We spend more money on defense than any other discretionary part of the budget. We spend more money than the other 18 countries of NATO do. We’ve gravitated to war and its machines so that our American way of life has become an American way of War. Companies compete now for bigger and better ways in which to kill people…all under the guise of spreading democracy to the world. Have we asked the world if they want our way of life? This has become a product competition among big businesses and the government buys these weapons with money which could be spent to end poverty in our nation, find cures for diseases – but instead they outsource war for the benefit of those who head large companies. I remind you of Cheney and Halliburton.
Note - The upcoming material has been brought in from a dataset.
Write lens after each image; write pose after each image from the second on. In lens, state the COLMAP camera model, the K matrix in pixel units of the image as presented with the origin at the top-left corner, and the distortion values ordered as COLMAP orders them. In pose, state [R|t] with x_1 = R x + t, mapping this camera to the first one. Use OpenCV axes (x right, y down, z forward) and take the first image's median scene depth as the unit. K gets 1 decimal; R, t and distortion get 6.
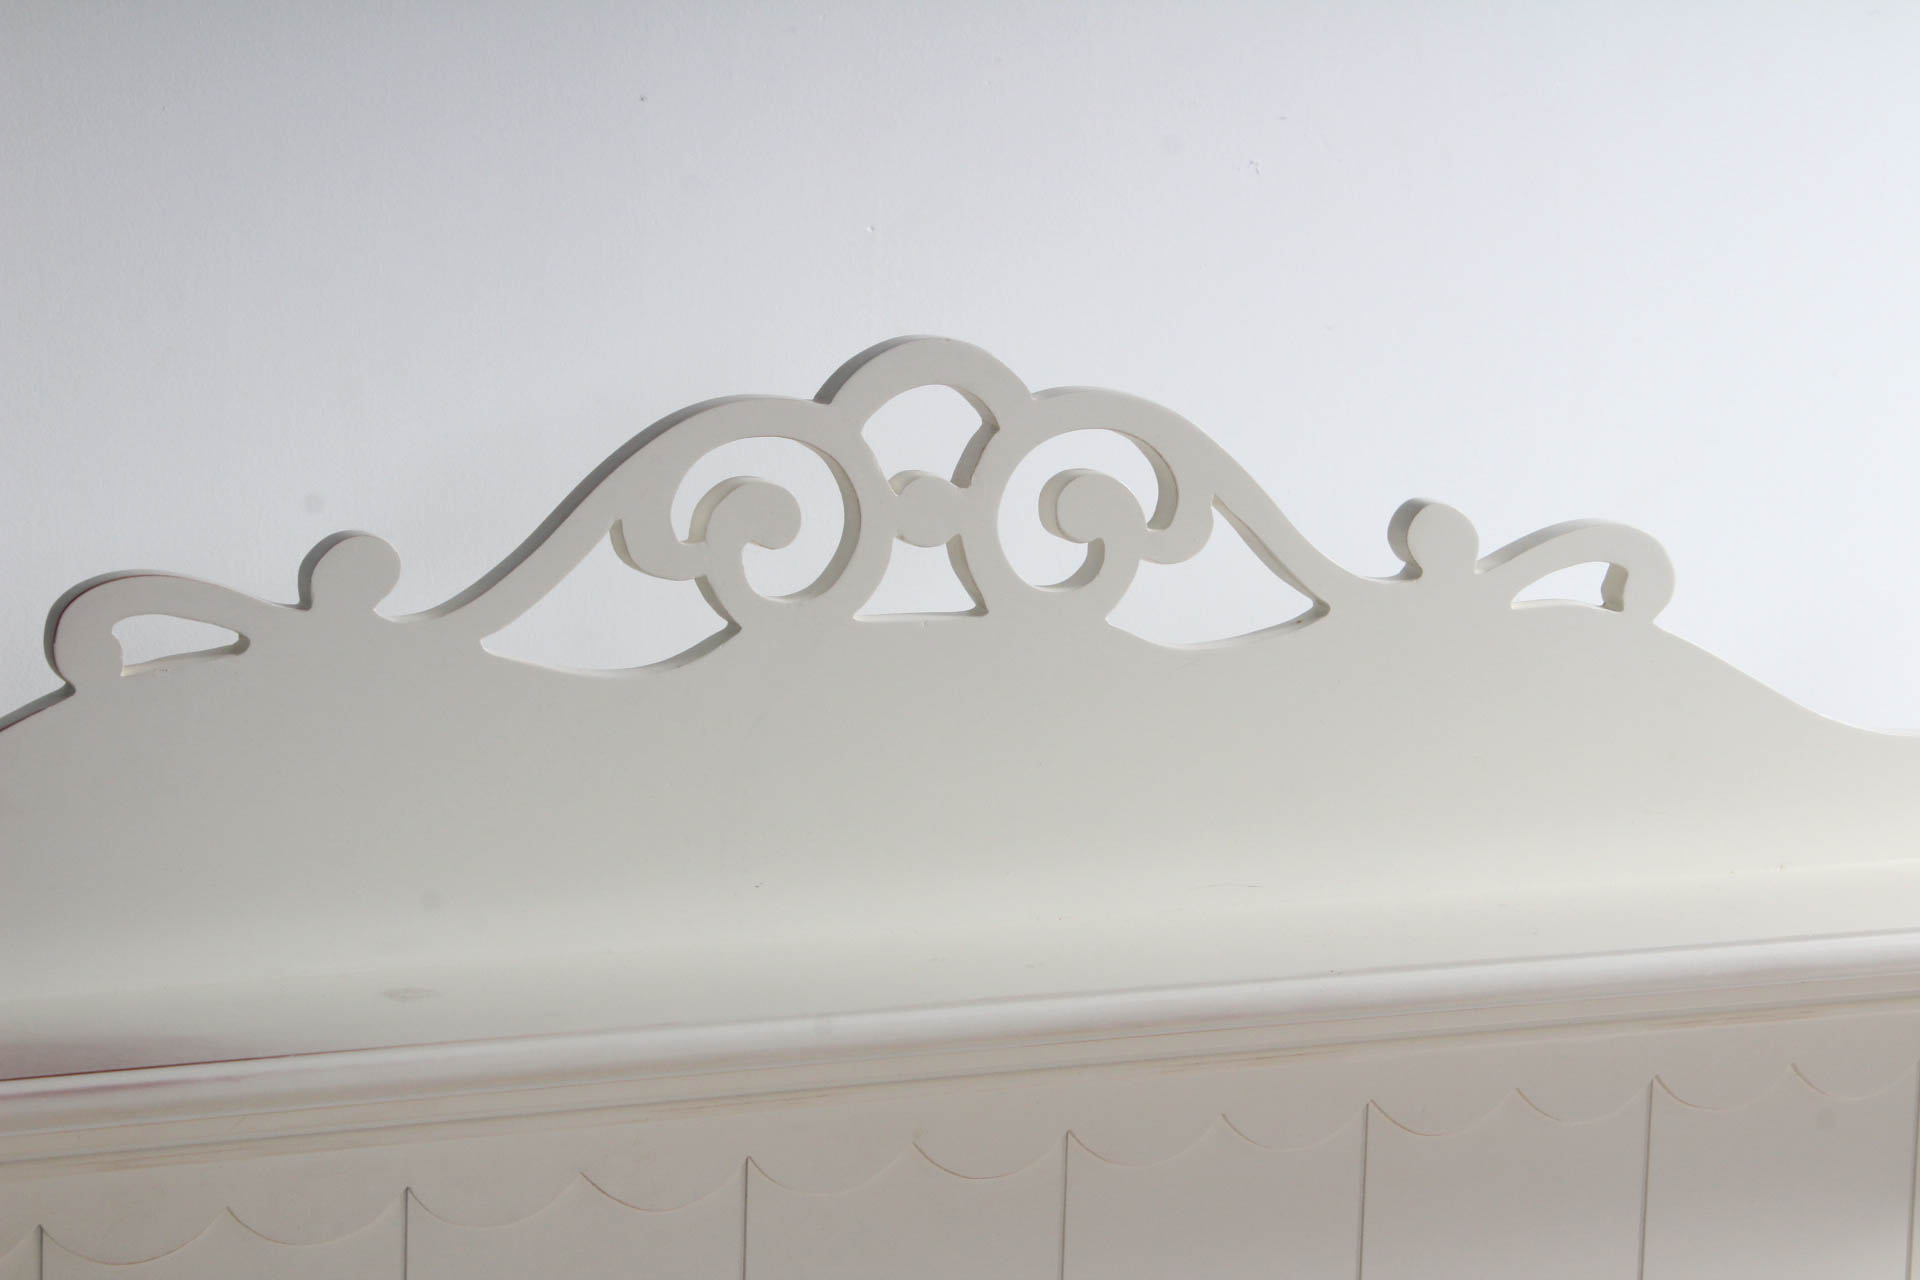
lens RADIAL K [[4701.1, 0, 960.0], [0, 4701.1, 640.0], [0, 0, 1]] dist [0.046120, 0.860507]
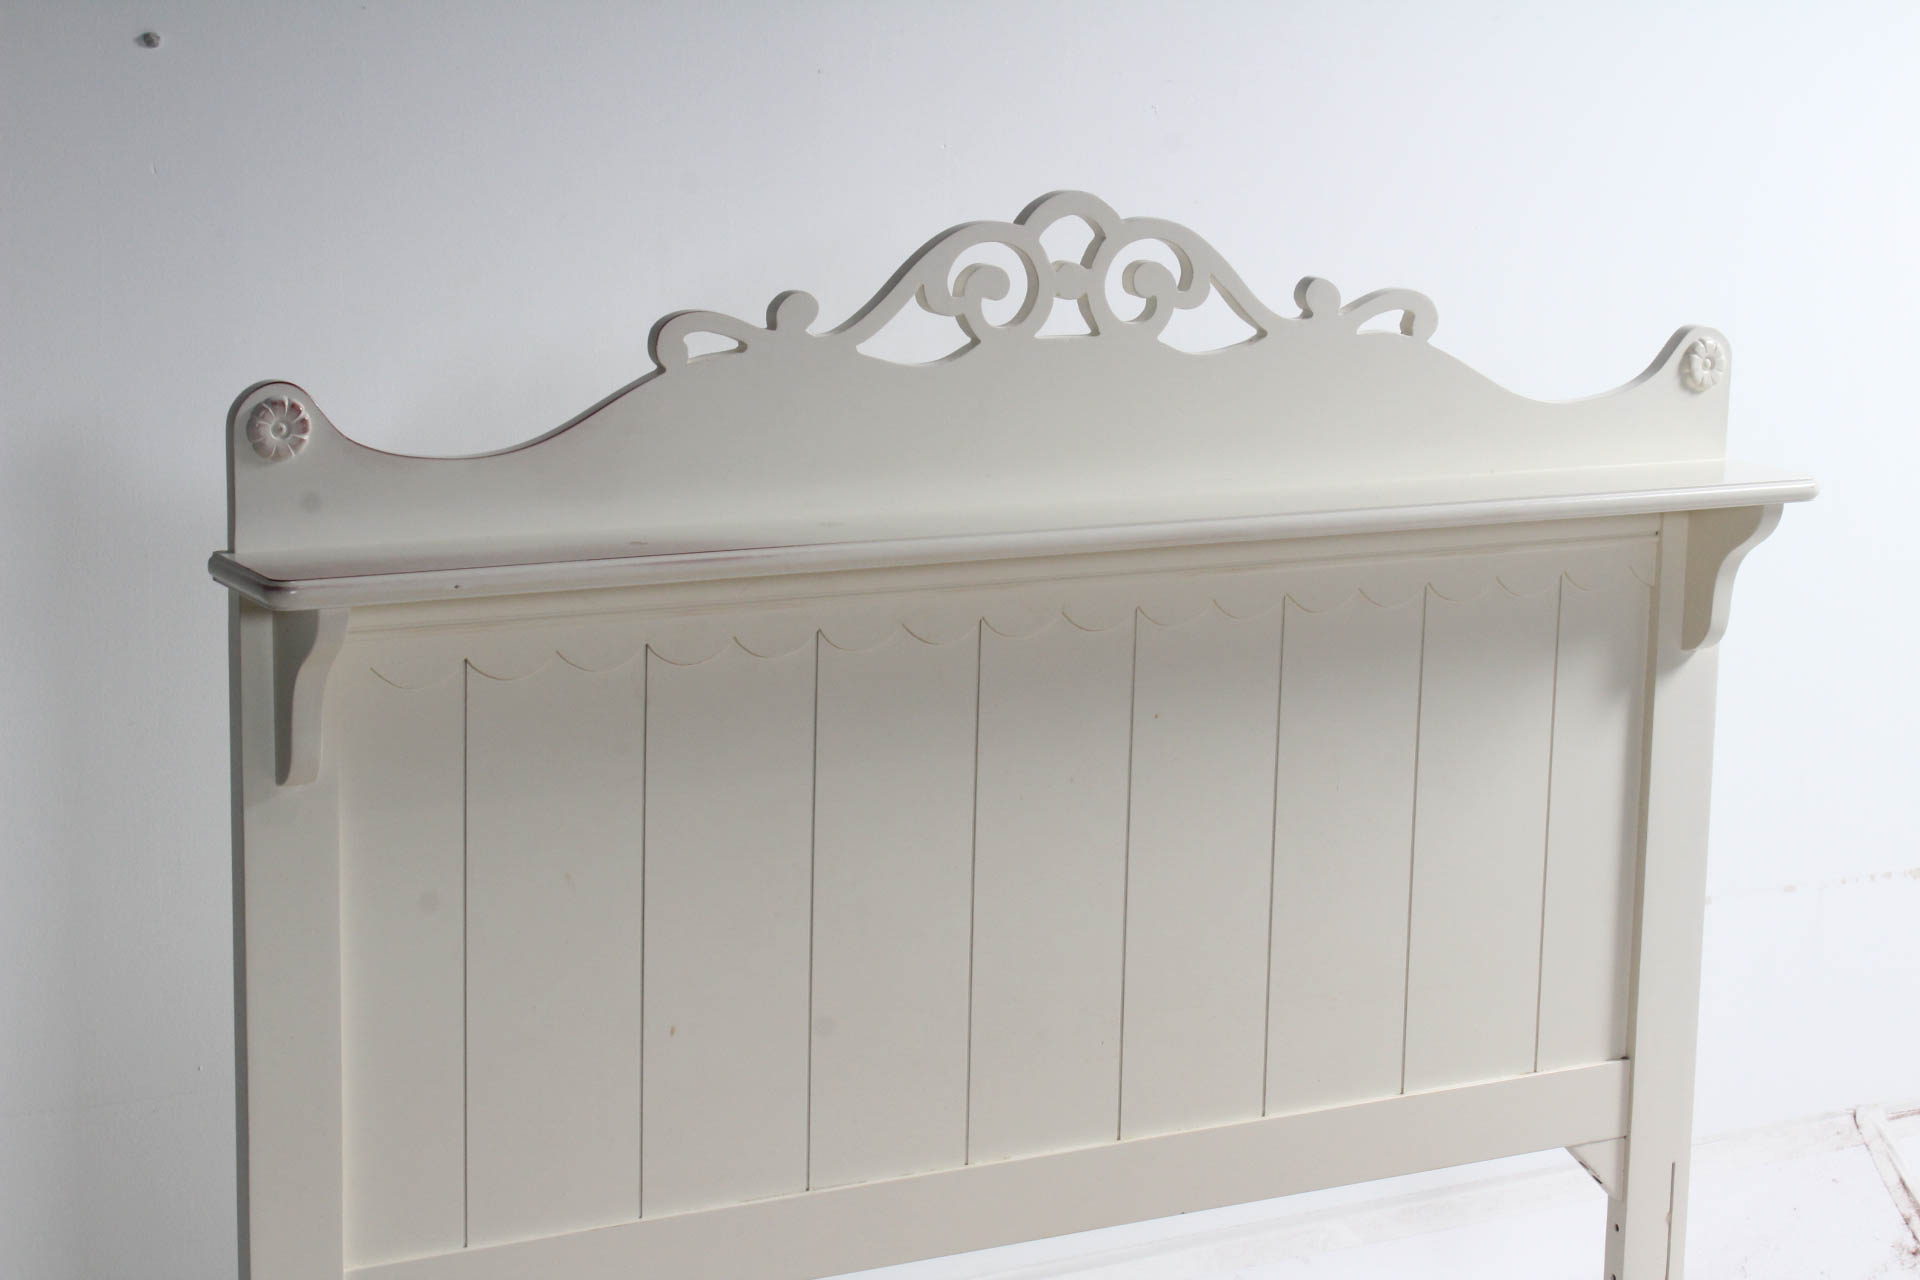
lens RADIAL K [[3611.4, 0, 960.0], [0, 3611.4, 640.0], [0, 0, 1]] dist [0.067760, 0.080006]
pose [[0.996047, -0.021196, 0.086264, -0.186571], [0.018518, 0.999325, 0.031727, 0.073345], [-0.086879, -0.030004, 0.995767, -0.490107]]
I’m not going to preach too much from my soap box, but I will ask you some questions: Why do we fight? Do we really know? Do we just follow what we’ve been told? Should we question the reasons? Would we really know the truth? Between 2002 and 2003 the Pentagon spent 1.2 billion on advertising for volunteer recruitment into the armed forces.
I leave you with parts of Eisenhower’s farewell speech concerning the militarization of America:
A vital element in keeping the peace is our military establishment. Our arms must be mighty, ready for instant action, so that no potential aggressor may be tempted to risk his own destruction.
Our military organization today bears little relation to that known by any of my predecessors in peacetime, or indeed by the fighting men of World War II or Korea.
Until the latest of our world conflicts, the United States had no armaments industry. American makers of plowshares could, with time and as required, make swords as well. But now we can no longer risk emergency improvisation of national defense; we have been compelled to create a permanent armaments industry of vast proportions. Added to this, three and a half million men and women are directly engaged in the defense establishment. We annually spend on military security more than the net income of all United States corporations.
This conjunction of an immense military establishment and a large arms industry is new in the American experience. The total influence – economic, political, even spiritual — is felt in every city, every State house, every office of the Federal government. We recognize the imperative need for this development. Yet we must not fail to comprehend its grave implications. Our toil, resources and livelihood are all involved; so is the very structure of our society.
In the councils of government, we must guard against the acquisition of unwarranted influence, whether sought or unsought, by the military industrial complex. The potential for the disastrous rise of misplaced power exists and will persist.
Here we are – at the threshold of American Economic Colonialism and we pay the price for this new era with the lives of our young people.